How to measure the data hygiene progress
Before you continue with your data hygiene maintenance, I recommend setting up some benchmarks by leveraging tools like the Database dashboard or out-of-the-box reports in Marketo Engage. I’d consider developing data quality reports using targeted metrics that you can act on within your organization. For example, duplicate reduction, marketability, email deliverability, invalid records, or field consolidation. Below are sample metrics and benchmarks that you can use as a guide:
- Duplicate rate: Aim for fewer than 2–3% of total records after cleanup.
- Invalid email rate: Keep below 1–2% for optimal deliverability.
- Email deliverability: Maintain a success send rate of over 97%.

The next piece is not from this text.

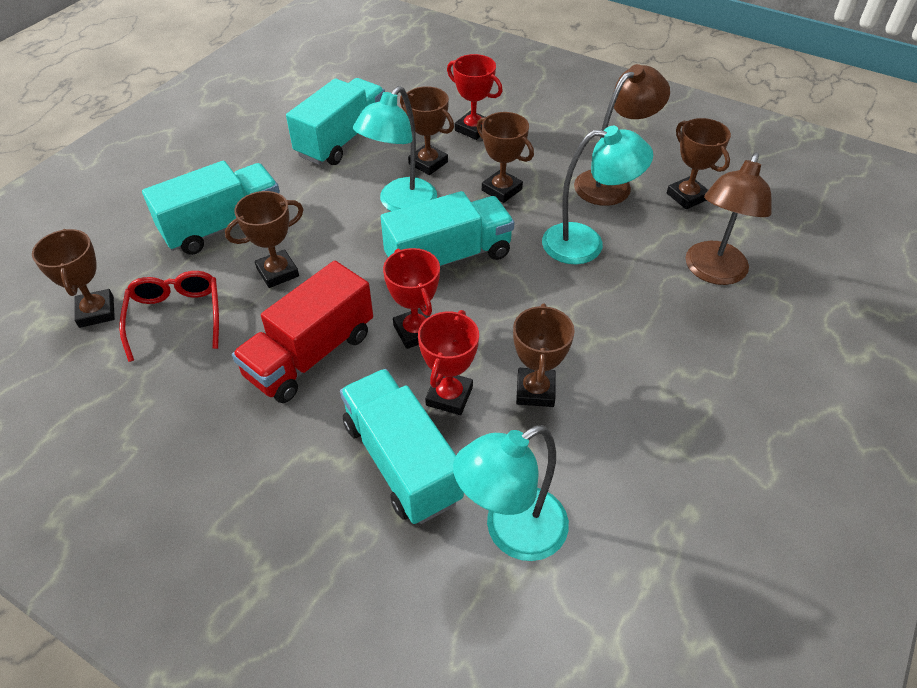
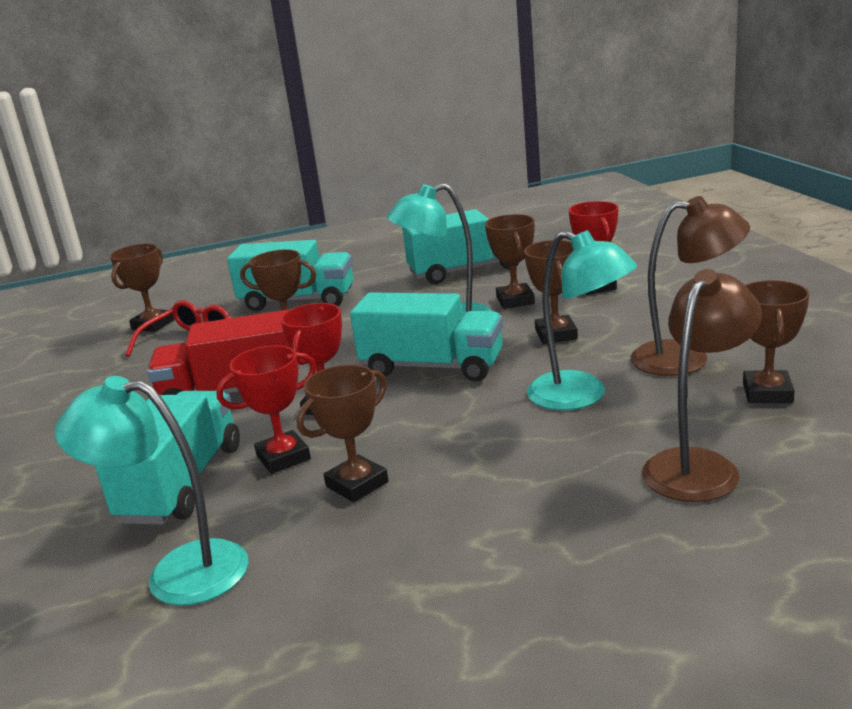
camera: 45 degrees right, 25 degrees down
brown lamp [686,152,772,285] -> brown lamp turned 150 degrees clockwise [642,269,762,502]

- Marketable records (opt-in and valid): Target 85–90% of the total records.
- Field completion: Ensure 90%+ of key fields (Name, Email, Company, Country) are populated.
- Normalization accuracy: Over 95% of standardized picklist values that match governance rules.
- Inactive records: Regularly archive or suppress records inactive for >90–120 days.
Once you identify the key metrics, the next step is to tie the cleanup work to specific metrics. This process allows you to track progress against each milestone over time. It also allows you to enforce governance and showcase how data quality is improving within the organization.
Embrace AI in data normalization
Once your “washing machine” foundation is running smoothly, AI can help reduce manual reviews and maintain high quality without slowing execution. The key is to use AI as an assistant to your admin processes, not a replacement.
While Marketo Engage has not yet incorporated built-in AI capabilities for data normalization, many marketing teams are beginning to explore large language models (LLMs) and other AI tools to supplement their data hygiene workflows. Here are the most impactful ways AI tools such as Large Language Models (LLMs) can be used in support of your data normalization efforts in 2025:
- Predictive enrichment and completion: AI can suggest values or fill in missing information based on patterns across your database, improving routing accuracy without requiring manual cleanup.
- Automated corrections at the point of entry: When someone submits a form, AI can instantly flag or correct common errors (like “Goggle” instead of “Google” or invalid phone number formats) before they hit your database.
- Anomaly detection: AI can continuously monitor incoming records and alert you to unusual spikes in free-text or placeholder values (like “Test” for Company). Using AI enables administrators to address issues at scale.
- Contextual normalization: Instead of relying only on static picklists, AI can interpret variations in job titles or company names and normalize them to your governance standards in real time.
Key takeaways
- Start small: Create your list template and first data hygiene Smart Campaign.
- Build hygiene campaigns: Make clean data an ongoing initiative with scheduled runs and a scorecard tied to targeted metrics.
- Be the steward of governance: Enforce data governance rules and fix dirty data sources, not just individual records.
- Adopt AI to improve accuracy: Use AI where it reduces manual reviews and strengthens normalization.
Embed this framework into your admin practice, and you can turn data hygiene from a headache into a growth lever. The upfront investment pays back in every future campaign with cleaner targeting, stronger reporting, and higher ROI.